Soruşturma sürecinde, aynı IP adresi üzerinden başka öğrencilerin de tercih listelerine benzer müdahaleler yapıldığı belirlendi. Ancak savcılık, elindeki somut delillere rağmen hiçbir tutuklama veya koruma tedbiri uygulamadı. Eğitim Sen, yargının bu sessizliğini, Türkiye’de hukukun eşit uygulanmadığını ve adaletin kişiye göre işlediğini gösteren çarpıcı bir örnek olarak değerlendirdi.
Eğitim Sen’in açıklamasında, kamunun ve iktidarın çıkarlarına dokunan olaylarda adalet mekanizmasının işletilmediği; muhalif tutumlarda ise hızlı cezaların uygulandığı vurgulandı. Yargının artık iktidarın ve sermayenin bekçisi haline geldiği belirtilen açıklamada, hak arayan öğrencilerin, emekçilerin ve vatandaşların değil, mevcut düzenin korunması için çalıştığı ifade edildi.
Olayın, yalnızca bireysel bir mağduriyet değil, sistematik ve örgütlü bir müdahale olduğuna dikkat çeken Eğitim Sen, benzer skandalların daha önce de yaşandığını, ancak “münferit vaka” denilerek üstünün örtüldüğünü belirtti. Açıklamada, bu yaklaşımın kamusal sorumluluğun üzerini örten bir politika kalkanı işlevi gördüğü ifade edildi.

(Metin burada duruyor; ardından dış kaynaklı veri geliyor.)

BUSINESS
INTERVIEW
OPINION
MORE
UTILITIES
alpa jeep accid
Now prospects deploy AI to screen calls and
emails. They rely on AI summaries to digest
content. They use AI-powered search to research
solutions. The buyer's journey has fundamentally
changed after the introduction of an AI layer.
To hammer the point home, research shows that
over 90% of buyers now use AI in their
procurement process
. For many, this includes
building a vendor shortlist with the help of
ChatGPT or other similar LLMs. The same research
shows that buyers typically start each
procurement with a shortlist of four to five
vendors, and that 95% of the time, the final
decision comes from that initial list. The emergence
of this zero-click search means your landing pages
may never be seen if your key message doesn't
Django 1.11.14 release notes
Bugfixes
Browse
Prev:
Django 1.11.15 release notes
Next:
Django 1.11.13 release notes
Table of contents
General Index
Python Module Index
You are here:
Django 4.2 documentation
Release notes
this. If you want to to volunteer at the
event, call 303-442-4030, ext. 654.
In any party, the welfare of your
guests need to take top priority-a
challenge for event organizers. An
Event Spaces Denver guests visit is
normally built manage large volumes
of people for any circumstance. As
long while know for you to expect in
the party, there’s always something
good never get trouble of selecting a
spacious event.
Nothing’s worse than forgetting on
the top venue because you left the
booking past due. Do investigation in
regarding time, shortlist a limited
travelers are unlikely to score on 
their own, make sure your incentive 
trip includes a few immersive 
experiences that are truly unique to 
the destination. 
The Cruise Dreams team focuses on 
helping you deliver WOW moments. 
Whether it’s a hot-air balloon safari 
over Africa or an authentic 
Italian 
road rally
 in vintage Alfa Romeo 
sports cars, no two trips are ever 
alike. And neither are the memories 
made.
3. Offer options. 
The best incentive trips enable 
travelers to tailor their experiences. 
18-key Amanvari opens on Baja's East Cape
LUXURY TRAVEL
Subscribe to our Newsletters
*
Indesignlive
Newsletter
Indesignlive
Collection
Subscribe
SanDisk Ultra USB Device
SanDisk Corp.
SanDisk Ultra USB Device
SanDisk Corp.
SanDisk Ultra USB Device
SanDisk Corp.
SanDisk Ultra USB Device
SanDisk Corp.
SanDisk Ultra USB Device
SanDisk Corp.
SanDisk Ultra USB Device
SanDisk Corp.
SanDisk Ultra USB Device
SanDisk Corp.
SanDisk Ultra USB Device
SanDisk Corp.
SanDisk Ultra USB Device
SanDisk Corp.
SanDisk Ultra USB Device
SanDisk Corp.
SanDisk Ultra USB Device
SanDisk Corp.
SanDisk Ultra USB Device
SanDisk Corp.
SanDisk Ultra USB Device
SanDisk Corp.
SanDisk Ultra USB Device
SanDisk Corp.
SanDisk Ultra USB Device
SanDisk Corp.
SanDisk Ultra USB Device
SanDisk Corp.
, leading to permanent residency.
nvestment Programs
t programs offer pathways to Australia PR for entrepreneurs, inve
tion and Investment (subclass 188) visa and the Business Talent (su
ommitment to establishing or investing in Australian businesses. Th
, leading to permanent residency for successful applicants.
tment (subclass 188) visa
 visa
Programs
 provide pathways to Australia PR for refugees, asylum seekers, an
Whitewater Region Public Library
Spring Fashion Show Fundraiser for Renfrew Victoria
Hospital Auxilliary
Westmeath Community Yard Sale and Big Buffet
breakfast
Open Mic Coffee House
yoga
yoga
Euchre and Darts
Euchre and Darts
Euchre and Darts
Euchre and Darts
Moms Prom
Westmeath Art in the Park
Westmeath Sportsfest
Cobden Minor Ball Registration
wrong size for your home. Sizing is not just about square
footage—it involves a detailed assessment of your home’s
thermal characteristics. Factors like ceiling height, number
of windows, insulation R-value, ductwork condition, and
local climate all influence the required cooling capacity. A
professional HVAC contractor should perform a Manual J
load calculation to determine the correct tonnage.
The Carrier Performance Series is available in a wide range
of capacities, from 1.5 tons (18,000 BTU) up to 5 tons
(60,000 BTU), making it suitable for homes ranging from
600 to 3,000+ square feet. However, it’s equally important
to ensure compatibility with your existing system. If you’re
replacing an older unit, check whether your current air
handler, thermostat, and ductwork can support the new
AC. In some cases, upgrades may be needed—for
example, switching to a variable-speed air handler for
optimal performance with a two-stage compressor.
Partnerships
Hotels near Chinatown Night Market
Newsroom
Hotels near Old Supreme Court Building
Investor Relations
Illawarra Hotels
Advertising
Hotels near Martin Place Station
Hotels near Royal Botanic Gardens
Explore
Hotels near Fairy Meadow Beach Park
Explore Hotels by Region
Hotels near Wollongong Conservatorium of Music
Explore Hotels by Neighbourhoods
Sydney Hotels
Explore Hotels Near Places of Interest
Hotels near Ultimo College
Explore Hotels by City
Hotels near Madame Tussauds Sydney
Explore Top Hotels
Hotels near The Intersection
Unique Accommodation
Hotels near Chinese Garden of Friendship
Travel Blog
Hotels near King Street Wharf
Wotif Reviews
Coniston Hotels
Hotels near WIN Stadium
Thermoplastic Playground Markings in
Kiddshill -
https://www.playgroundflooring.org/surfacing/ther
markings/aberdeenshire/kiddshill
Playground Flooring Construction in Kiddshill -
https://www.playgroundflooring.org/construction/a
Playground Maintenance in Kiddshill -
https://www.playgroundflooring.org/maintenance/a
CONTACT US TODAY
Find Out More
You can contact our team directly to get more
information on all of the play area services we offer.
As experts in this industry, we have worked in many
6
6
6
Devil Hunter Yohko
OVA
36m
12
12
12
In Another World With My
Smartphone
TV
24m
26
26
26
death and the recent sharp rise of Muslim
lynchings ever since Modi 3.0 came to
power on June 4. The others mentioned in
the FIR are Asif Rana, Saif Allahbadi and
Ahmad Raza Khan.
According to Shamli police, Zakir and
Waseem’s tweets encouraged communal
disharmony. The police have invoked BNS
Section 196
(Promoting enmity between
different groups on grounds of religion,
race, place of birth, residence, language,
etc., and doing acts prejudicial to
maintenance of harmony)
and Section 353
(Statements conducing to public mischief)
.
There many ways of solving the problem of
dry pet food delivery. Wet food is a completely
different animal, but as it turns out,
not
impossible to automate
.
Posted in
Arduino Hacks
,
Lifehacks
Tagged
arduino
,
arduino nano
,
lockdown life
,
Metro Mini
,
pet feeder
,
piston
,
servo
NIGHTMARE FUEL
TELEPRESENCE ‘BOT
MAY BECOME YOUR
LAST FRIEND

Eğitim Sen, olayın çözümünün mağdurlara bireysel jestler yapılmasıyla değil, manipülasyona neden olan mekanizmaların ortaya çıkarılması ve kamusal denetimin yeniden tesis edilmesiyle mümkün olacağını vurguladı. Kurumların, öğrencilerin verilerini, adaletlerini ve emeğini koruyacak bağımsız ve şeffaf mekanizmalar kurmakla yükümlü olduğunu belirtti.
Açıklamada, “Gençlerin çalınan umutlarını geri vermek, bu ülkenin hem hukuki hem vicdani borcudur” denildi. Eğitim Sen, MEB, ÖSYM ve YÖK başta olmak üzere tüm eğitim kurumlarını sorumluluklarını yerine getirmeye ve sorumluları derhal yargı önüne çıkarmaya çağırdı.
Olay, Türkiye’de eğitim sisteminde denetimsizliğin, adaletin çifte standarda tabi tutulmasının ve kamusal güvenlik anlayışının zayıflığının bir göstergesi olarak öne çıkıyor. Eğitim Sen, gençlerin emeğine, geleceğine ve haklarına sahip çıkmaya devam edeceğini açıkladı.